Nudity is also used to make a political statement, to show human degradation, as Munshi puts it. An untitled piece by B Prabha shows a half-naked woman with her dead son on her lap, looking askance at the heavens. Then there are works by Jogen Chowdhury and Bikash Bhatta charjee showing the humiliations faced by women. Bhattacharjee’s Ceremony, for instance, shows the shame of a woman whose hair has been shorn as part of an initiation, while Chowdhury, who Singh says saw the human as a corrupt being, shows a woman butchered to pieces in Yellow Flower.
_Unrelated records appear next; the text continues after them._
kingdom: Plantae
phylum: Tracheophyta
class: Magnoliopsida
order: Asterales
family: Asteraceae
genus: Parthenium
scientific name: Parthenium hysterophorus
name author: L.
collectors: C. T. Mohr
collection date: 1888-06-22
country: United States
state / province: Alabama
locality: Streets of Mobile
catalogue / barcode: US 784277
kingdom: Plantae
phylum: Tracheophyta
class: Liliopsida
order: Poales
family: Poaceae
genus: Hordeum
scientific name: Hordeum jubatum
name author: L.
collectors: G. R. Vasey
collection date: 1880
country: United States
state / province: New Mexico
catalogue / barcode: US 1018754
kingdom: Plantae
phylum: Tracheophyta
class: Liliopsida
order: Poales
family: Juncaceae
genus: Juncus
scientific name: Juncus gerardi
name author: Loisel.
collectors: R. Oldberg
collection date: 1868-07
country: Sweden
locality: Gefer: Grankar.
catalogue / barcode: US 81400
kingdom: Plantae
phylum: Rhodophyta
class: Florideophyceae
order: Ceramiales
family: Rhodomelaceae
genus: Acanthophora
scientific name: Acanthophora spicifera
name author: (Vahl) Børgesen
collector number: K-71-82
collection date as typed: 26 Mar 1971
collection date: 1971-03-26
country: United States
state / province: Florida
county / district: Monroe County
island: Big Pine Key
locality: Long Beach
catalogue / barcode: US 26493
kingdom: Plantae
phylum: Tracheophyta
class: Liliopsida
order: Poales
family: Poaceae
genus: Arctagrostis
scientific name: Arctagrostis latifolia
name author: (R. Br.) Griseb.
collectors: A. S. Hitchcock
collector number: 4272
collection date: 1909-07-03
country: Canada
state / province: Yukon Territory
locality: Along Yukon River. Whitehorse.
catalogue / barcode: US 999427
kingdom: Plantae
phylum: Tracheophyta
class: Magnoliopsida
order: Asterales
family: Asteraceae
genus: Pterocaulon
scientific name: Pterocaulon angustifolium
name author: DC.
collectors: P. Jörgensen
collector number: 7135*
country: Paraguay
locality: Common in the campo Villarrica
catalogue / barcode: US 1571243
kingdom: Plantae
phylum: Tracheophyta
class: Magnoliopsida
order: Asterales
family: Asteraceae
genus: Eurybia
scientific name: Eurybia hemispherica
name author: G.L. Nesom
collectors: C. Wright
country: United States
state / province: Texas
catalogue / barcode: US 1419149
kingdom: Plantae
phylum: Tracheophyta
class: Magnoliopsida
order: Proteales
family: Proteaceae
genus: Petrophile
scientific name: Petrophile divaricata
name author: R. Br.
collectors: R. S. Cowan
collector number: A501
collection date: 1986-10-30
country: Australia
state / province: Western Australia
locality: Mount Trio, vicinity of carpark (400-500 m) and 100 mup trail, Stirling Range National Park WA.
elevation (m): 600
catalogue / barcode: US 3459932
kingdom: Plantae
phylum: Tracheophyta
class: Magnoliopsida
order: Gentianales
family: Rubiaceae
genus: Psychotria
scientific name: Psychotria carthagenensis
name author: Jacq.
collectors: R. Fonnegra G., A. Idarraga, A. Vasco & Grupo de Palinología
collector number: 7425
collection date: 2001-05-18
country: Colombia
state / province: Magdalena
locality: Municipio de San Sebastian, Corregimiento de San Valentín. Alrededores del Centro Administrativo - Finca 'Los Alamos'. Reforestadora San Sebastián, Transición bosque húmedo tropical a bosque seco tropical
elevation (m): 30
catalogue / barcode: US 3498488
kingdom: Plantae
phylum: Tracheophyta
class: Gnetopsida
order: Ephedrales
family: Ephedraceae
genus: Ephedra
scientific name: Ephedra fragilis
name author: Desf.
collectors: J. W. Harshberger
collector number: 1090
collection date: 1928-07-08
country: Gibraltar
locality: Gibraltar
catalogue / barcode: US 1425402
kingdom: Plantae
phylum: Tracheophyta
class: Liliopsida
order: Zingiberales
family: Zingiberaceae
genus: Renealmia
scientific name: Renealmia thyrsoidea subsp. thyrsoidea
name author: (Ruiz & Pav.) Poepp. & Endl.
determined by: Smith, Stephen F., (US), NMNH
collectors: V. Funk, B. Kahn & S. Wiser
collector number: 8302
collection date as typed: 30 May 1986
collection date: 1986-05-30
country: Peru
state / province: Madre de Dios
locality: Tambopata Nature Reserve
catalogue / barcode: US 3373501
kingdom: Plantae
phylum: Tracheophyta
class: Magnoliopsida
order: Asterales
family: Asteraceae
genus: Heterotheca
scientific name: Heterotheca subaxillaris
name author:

The various artists TEHELKA spoke to had various interpretations of why artists use nudity and how nudity came to be used in Indian art, but show no ambiguity on whether the nude in mainstream Indian art is vulgar. “It is the people who make charges of obscenity and vulgarity who have the worst minds,” Padamsee says. If only such a debate could have taken place between the two sides. That was not to be, however. “Yes, we can have a debate,” said Ahuja. “But first, they should close the exhibition, and if they win, they can reopen it.” She relented, it seems, for a police officer made his way to the gallery and told the authorities that the protesters wished an audience. Singh refused. “Let them withdraw their protest first; only then will I entertain them.”
An hour later, the crowd had disper – sed. Did the protesters leave first or the TV cameras, I asked a policeman. “They left together,” he said with a chuckle.